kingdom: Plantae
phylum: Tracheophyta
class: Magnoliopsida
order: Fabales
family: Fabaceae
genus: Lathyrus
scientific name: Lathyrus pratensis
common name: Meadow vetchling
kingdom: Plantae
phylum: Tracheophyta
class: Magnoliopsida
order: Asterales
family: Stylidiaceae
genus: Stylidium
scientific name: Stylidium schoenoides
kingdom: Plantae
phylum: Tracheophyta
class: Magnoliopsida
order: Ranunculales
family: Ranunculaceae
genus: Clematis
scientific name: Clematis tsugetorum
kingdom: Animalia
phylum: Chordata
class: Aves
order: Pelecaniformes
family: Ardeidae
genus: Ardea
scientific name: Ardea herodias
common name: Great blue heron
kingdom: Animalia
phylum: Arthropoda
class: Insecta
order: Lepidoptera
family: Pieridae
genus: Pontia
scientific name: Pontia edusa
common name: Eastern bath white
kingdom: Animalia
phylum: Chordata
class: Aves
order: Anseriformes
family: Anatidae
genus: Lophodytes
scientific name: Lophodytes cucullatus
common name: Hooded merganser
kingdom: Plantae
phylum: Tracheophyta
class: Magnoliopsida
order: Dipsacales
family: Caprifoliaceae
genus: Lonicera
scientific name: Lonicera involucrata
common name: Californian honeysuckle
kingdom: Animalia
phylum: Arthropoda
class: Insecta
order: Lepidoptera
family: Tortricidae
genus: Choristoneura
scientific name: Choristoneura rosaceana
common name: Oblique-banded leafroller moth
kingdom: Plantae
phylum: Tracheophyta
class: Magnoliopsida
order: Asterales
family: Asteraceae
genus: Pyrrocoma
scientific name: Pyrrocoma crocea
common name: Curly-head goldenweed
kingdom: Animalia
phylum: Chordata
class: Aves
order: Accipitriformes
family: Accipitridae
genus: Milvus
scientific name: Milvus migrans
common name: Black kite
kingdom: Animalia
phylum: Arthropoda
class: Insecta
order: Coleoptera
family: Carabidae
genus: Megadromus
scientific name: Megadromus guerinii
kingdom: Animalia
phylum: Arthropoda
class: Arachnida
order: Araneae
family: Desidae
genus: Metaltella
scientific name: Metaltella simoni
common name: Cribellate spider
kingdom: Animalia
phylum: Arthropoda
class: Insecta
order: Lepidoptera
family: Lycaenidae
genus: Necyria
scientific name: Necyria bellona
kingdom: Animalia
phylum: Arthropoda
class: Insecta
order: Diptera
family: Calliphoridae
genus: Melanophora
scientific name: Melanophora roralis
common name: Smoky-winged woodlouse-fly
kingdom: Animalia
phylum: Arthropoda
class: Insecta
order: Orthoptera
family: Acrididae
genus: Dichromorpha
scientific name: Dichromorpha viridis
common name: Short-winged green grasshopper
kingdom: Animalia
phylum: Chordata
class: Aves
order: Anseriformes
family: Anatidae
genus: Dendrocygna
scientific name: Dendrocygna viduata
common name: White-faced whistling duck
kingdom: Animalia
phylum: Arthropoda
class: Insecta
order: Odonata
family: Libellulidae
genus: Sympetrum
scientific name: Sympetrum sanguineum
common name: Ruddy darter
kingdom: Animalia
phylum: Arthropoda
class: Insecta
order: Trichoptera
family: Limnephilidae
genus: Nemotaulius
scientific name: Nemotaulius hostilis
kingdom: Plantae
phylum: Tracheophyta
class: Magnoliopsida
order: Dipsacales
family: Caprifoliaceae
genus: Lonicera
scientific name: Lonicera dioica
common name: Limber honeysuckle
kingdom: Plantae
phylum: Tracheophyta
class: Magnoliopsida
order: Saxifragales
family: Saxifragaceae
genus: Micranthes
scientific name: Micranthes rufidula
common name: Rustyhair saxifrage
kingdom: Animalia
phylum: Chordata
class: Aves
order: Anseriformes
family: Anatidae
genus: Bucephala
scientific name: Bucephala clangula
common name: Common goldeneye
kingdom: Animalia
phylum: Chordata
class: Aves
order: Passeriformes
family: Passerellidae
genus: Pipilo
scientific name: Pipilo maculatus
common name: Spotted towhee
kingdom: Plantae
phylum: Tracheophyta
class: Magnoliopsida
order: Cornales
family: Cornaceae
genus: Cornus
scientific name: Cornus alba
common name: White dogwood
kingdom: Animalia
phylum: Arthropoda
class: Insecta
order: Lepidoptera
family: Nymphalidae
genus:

☆ ☆ ☆

__TASK DIRECTIONS__: Please give these rows again with every "common name" changed to "vernacular name", keeping everything else the same.

__TASK SOLUTION__:
kingdom: Plantae
phylum: Tracheophyta
class: Magnoliopsida
order: Fabales
family: Fabaceae
genus: Lathyrus
scientific name: Lathyrus pratensis
vernacular name: Meadow vetchling
kingdom: Plantae
phylum: Tracheophyta
class: Magnoliopsida
order: Asterales
family: Stylidiaceae
genus: Stylidium
scientific name: Stylidium schoenoides
kingdom: Plantae
phylum: Tracheophyta
class: Magnoliopsida
order: Ranunculales
family: Ranunculaceae
genus: Clematis
scientific name: Clematis tsugetorum
kingdom: Animalia
phylum: Chordata
class: Aves
order: Pelecaniformes
family: Ardeidae
genus: Ardea
scientific name: Ardea herodias
vernacular name: Great blue heron
kingdom: Animalia
phylum: Arthropoda
class: Insecta
order: Lepidoptera
family: Pieridae
genus: Pontia
scientific name: Pontia edusa
vernacular name: Eastern bath white
kingdom: Animalia
phylum: Chordata
class: Aves
order: Anseriformes
family: Anatidae
genus: Lophodytes
scientific name: Lophodytes cucullatus
vernacular name: Hooded merganser
kingdom: Plantae
phylum: Tracheophyta
class: Magnoliopsida
order: Dipsacales
family: Caprifoliaceae
genus: Lonicera
scientific name: Lonicera involucrata
vernacular name: Californian honeysuckle
kingdom: Animalia
phylum: Arthropoda
class: Insecta
order: Lepidoptera
family: Tortricidae
genus: Choristoneura
scientific name: Choristoneura rosaceana
vernacular name: Oblique-banded leafroller moth
kingdom: Plantae
phylum: Tracheophyta
class: Magnoliopsida
order: Asterales
family: Asteraceae
genus: Pyrrocoma
scientific name: Pyrrocoma crocea
vernacular name: Curly-head goldenweed
kingdom: Animalia
phylum: Chordata
class: Aves
order: Accipitriformes
family: Accipitridae
genus: Milvus
scientific name: Milvus migrans
vernacular name: Black kite
kingdom: Animalia
phylum: Arthropoda
class: Insecta
order: Coleoptera
family: Carabidae
genus: Megadromus
scientific name: Megadromus guerinii
kingdom: Animalia
phylum: Arthropoda
class: Arachnida
order: Araneae
family: Desidae
genus: Metaltella
scientific name: Metaltella simoni
vernacular name: Cribellate spider
kingdom: Animalia
phylum: Arthropoda
class: Insecta
order: Lepidoptera
family: Lycaenidae
genus: Necyria
scientific name: Necyria bellona
kingdom: Animalia
phylum: Arthropoda
class: Insecta
order: Diptera
family: Calliphoridae
genus: Melanophora
scientific name: Melanophora roralis
vernacular name: Smoky-winged woodlouse-fly
kingdom: Animalia
phylum: Arthropoda
class: Insecta
order: Orthoptera
family: Acrididae
genus: Dichromorpha
scientific name: Dichromorpha viridis
vernacular name: Short-winged green grasshopper
kingdom: Animalia
phylum: Chordata
class: Aves
order: Anseriformes
family: Anatidae
genus: Dendrocygna
scientific name: Dendrocygna viduata
vernacular name: White-faced whistling duck
kingdom: Animalia
phylum: Arthropoda
class: Insecta
order: Odonata
family: Libellulidae
genus: Sympetrum
scientific name: Sympetrum sanguineum
vernacular name: Ruddy darter
kingdom: Animalia
phylum: Arthropoda
class: Insecta
order: Trichoptera
family: Limnephilidae
genus: Nemotaulius
scientific name: Nemotaulius hostilis
kingdom: Plantae
phylum: Tracheophyta
class: Magnoliopsida
order: Dipsacales
family: Caprifoliaceae
genus: Lonicera
scientific name: Lonicera dioica
vernacular name: Limber honeysuckle
kingdom: Plantae
phylum: Tracheophyta
class: Magnoliopsida
order: Saxifragales
family: Saxifragaceae
genus: Micranthes
scientific name: Micranthes rufidula
vernacular name: Rustyhair saxifrage
kingdom: Animalia
phylum: Chordata
class: Aves
order: Anseriformes
family: Anatidae
genus: Bucephala
scientific name: Bucephala clangula
vernacular name: Common goldeneye
kingdom: Animalia
phylum: Chordata
class: Aves
order: Passeriformes
family: Passerellidae
genus: Pipilo
scientific name: Pipilo maculatus
vernacular name: Spotted towhee
kingdom: Plantae
phylum: Tracheophyta
class: Magnoliopsida
order: Cornales
family: Cornaceae
genus: Cornus
scientific name: Cornus alba
vernacular name: White dogwood
kingdom: Animalia
phylum: Arthropoda
class: Insecta
order: Lepidoptera
family: Nymphalidae
genus:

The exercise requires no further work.